To run the project you should ue jupyter notebooks. A number of Python libraries are required, including Numpy, Padas, Matplotlib, Seaborn and various models and functions from sklearn.

Project Motivation

I carried out this project for an assignment in the Udacity Nanodegree program. The objective was to pick a data set and analyse it to answer three defined business questions. I decided to use the suggested airbnb dataset containing listings for Seattle (in 2016).

The three business questions I aim to answer are:

Concerning airbnb rental listings in Seattle (as of April 2016)

  1. How does the neighbourhood of the property affect the price?
  2. How does the property type affect the price?
  3. How effectively can I predict the price of a listing using a machine learning model?

File Descriptions

  • Seattle_airbnb.ipynb : Jupyter notebook containing my analysis
  • calendar.csv : availability of each listing per day
  • listings.csv: full descriptions of properties listed for rental on airbnb
  • reviews.csv: reviews for each listing

The three csv data files were sourced from Kaggle https://www.kaggle.com/airbnb/seattle/data. More detail can be sourced there.

Interacting With The Project

The Notebook is self-contained, provided you have Python and Jupyter notebooks you should be able to load the ipynb file and run all cells. The data files need to be saved in a "Seattle" sub-folder for the import commands to work.

The Process

Business Understanding

The analysis aims to explore the Seattle airbnb data to try and gain insights into what affects the price of a listing. Three specicic questions the analysis aims to address are:

Concerning airbnb rental listings in Seattle (as of April 2016)

  1. How does the neighbourhood of the property affect the price?
  2. How does the property type affect the price?
  3. How effectively can I predict the price of a listing using a machine learning model?

Data Understanding

The are three data files, calendar, reviews and listings. Although I inspect them all, ultimately my analysis uses the listings data. The listings data contains 3,818 rows; each representings a property listed for rental in Seattle (as of 1st April 2016). There are 92 seperate columns, including the price.
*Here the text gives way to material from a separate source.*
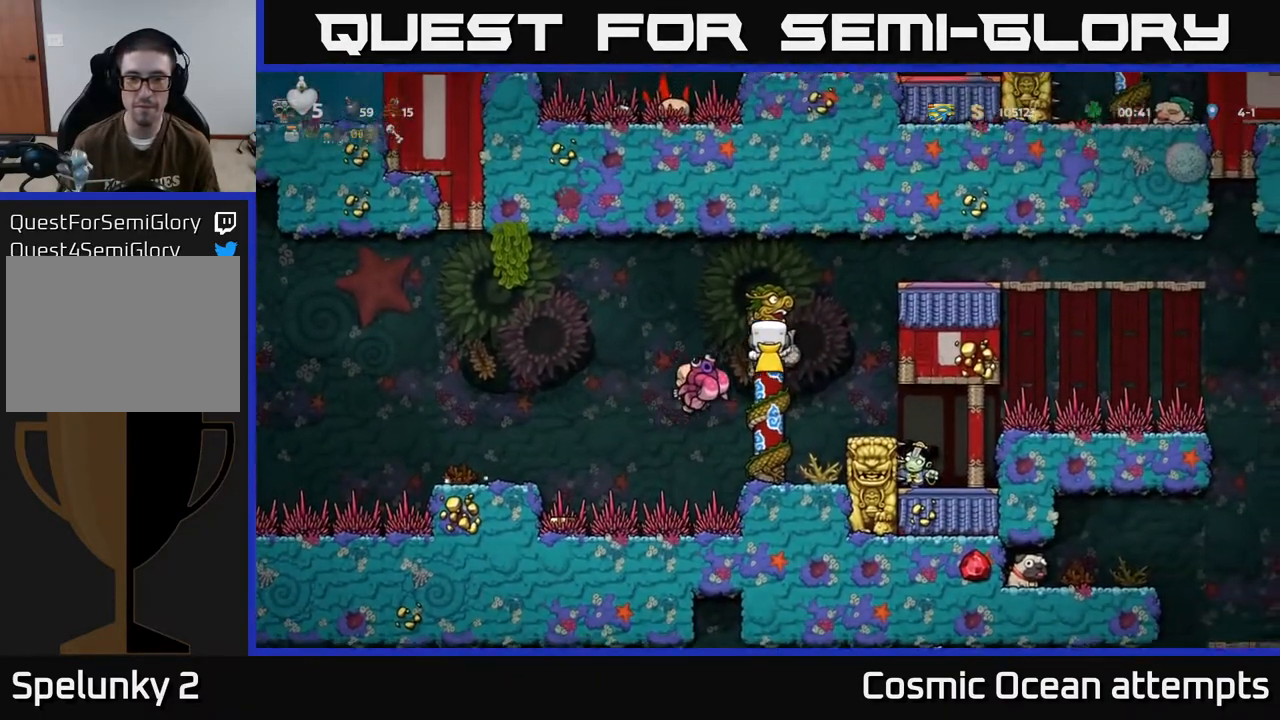
{"buttons": ["A", "DPAD_RIGHT"], "left_stick": "center", "events": [[33, "DPAD_UP", "up"], [50, "DPAD_RIGHT", "down"], [67, "A", "down"], [300, "A", "up"], [400, "A", "down"]]}
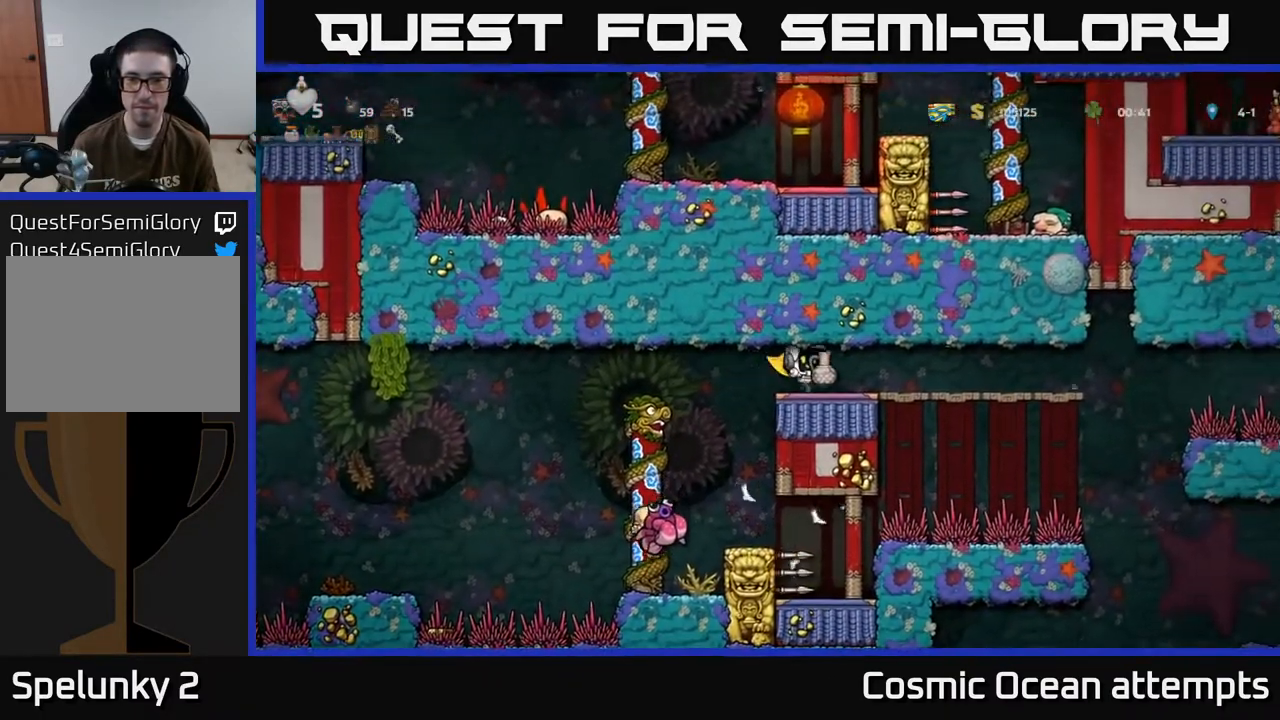
{"buttons": ["DPAD_RIGHT"], "left_stick": "center", "events": [[17, "A", "up"], [133, "DPAD_RIGHT", "up"], [417, "DPAD_RIGHT", "down"]]}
Some of the columns are not in an ideal format for analysis or machine learnings, so I undetake a number of data cleaning and processing steps.

Data Preparation

In the notebook, jump to the "Explore Listings Data" heading. Here I undertake the following checks:

Explore Listings Data

  1. Check Data Types
  2. Check for missing values
  3. Identify complete columns

Explore Price

  1. Clean price column - remove $ signs and converter to numeric
  2. Remove single price null row
  3. Inspect price distribution using histogram
  4. Drop numeric columns which will not be useful features (as as id)
  5. Plot correlation matrix
  6. Plot boxplot of price by property type
  7. Plot boxplot of price by superhost status

Cleaning Data for Model

Host Verifications

  • Process host verification column to have a seperate binary column for each verification type

Amenities

  • Process amenities column to have a seperate binary column for each amenity_type

Categorical Variables

  • Convert categorical variables cancellation_policy, property_type, room_type, host_is_superhost into dummy columns

Numeric Features

  • Select existing numeric features for use in model. Drop square_feet as it has too many null values.

Modelling

  1. Flag price column as the target variable

  2. Split into training set (70%) and test set (30%)

  3. Train multiple models and evaluate with Mean absolute erro, root mean squared error and R Squared

    • LinearRegression
    • KNeighboursRegressor
    • SGDRegressor
    • Lasso
    • ElasticNet
    • Ridge
    • SVR-linear
    • SVR-rbf
  4. Run cross folds validation on each model, computing the R squared

  5. Select top 3 models (Ridge, Lasso and ElasticNet) and fine tune hyperparameters using GridSearch

Evaluation

  1. Identfy best performing model and hyperparameters, - Lasso with alpha = 1.0
  2. Check Mean Absolute Error, Root Mean Squared Error and R Squared of best model
  3. Examine coefficients to see which features are most helpful for the model prediction
  4. Plot coefficients on histogram
  5. Plot model errors on histogram
  6. Plot mean absolute errors on histogram

Deployment

Model does not need to be deployed, but could be used by stakeholders or potential customers in the Seattle airbnb market.

Acknowledgements

Author: Neale Denton Data: sourced from Kaggle.com

This code is free to use, modify and share with or without attribution, but attribution appreciated!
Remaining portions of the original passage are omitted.